Protecting Polar Bears With A Large Marine Ecosystem Approach
Polar bears have, for better or worse, become symbolic in the quest for global conservation: this is partly because of their nature as charismatic megafauna, and partly because the health of their populations is a good reflection of the conditions of northern climates more generally. Polar bear habitat is circumpolar and comprises a range of countries including Canada, the Russian Federation, Greenland, Norway, and the U.S., and any successful effort to protect them necessitates an international cooperative approach. Most management plans for polar bears have focused on “harvest limits” related to hunting them, and those plans have generally been limited to terrestrial zones.
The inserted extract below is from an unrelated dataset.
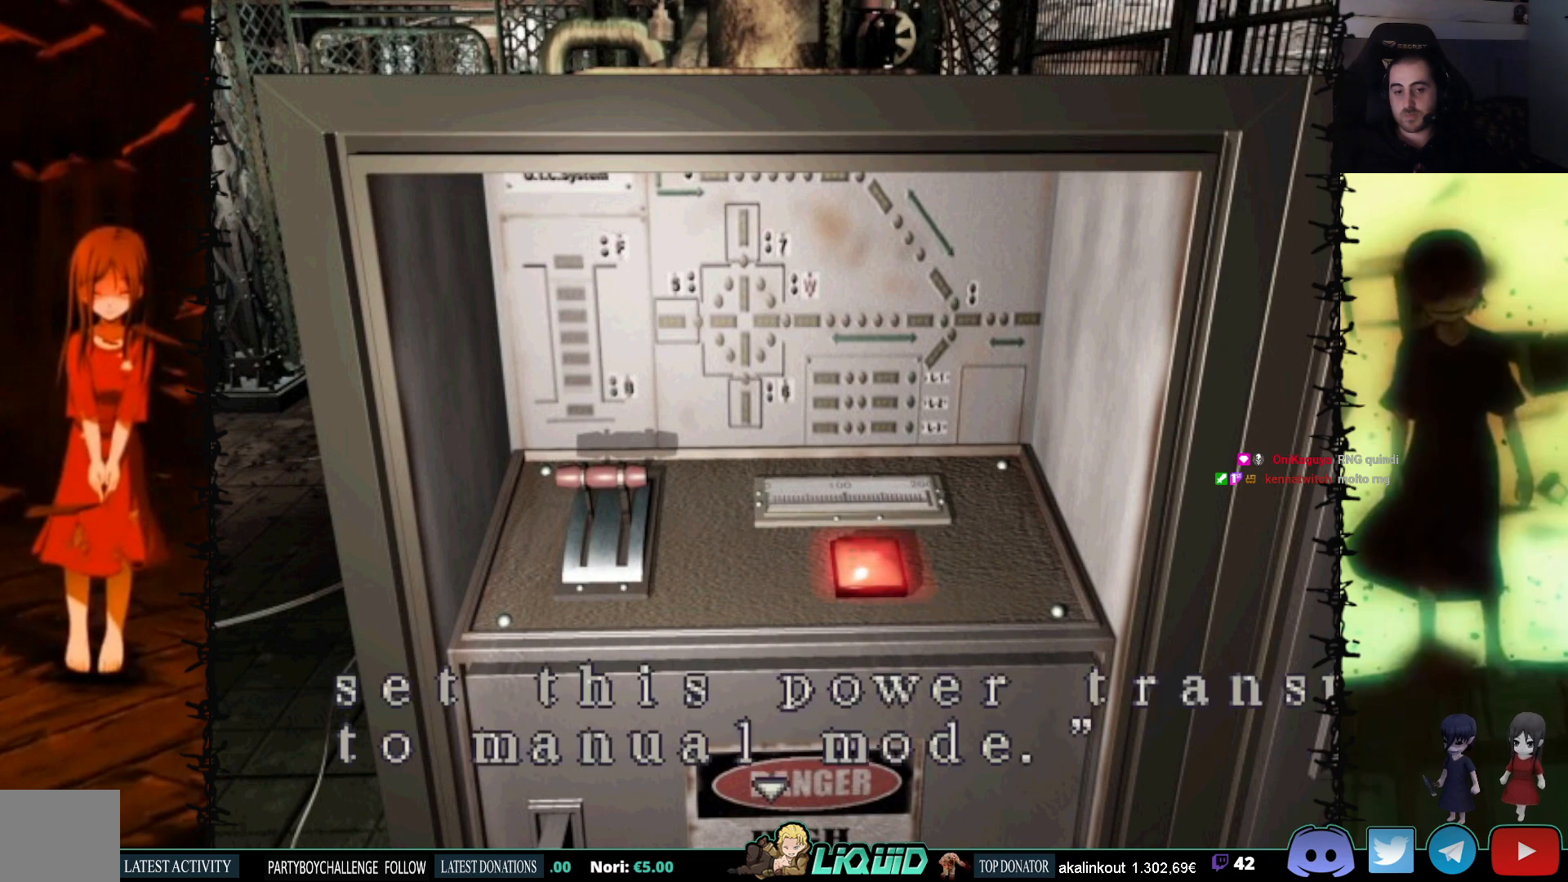
{"buttons": ["CROSS"], "events": [[117, "CROSS", "up"], [183, "CROSS", "down"]]}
However, as climate change is “likely to result in large-scale habitat alterations in the Arctic,” there is an increasing need to make a plan that is flexible and looks towards the future.
For the last 40 years, the multinational “Agreement on the Conservation of Polar Bears” has been the best attempt at “applying ecosystem-based principles to polar bear issues.” However, the agreement has “fallen short” of providing a framework that can ensure protecting of polar bears given current challenges. As an alternative, this paper proposes a “Large Marine Ecosystem” strategic approach; LMEs are, generally speaking, huge swaths of land, approximately 200,000 square kilometers, and can encompass “coastal zones, continental shelves, and coastal currents.” There are currently 66 LMEs recognized in international circles “as a means to achieve ecosystem-based, multi-country management” goals. For polar bears specifically, the authors note there is no “one-size-fits-all” approach but there are already 14 arctic LMEs that contain “whole or parts of polar bear subpopulations,” which puts them in a good position to be helped through this approach. Further to various issues that can be addressed by LMEs, such as the populations of other other animals that polar bears prey upon, the authors note there are also socioeconomic and governance issues that would need to be factored in.
The authors suggest that the LME approach could an appropriate way of addressing issues of polar bear survival, as long as there is cooperation among the nations that are comprised in these zones. They also suggest that, given the rapidly changing climate, these plans should be evaluated and revised every three years to remain relevant.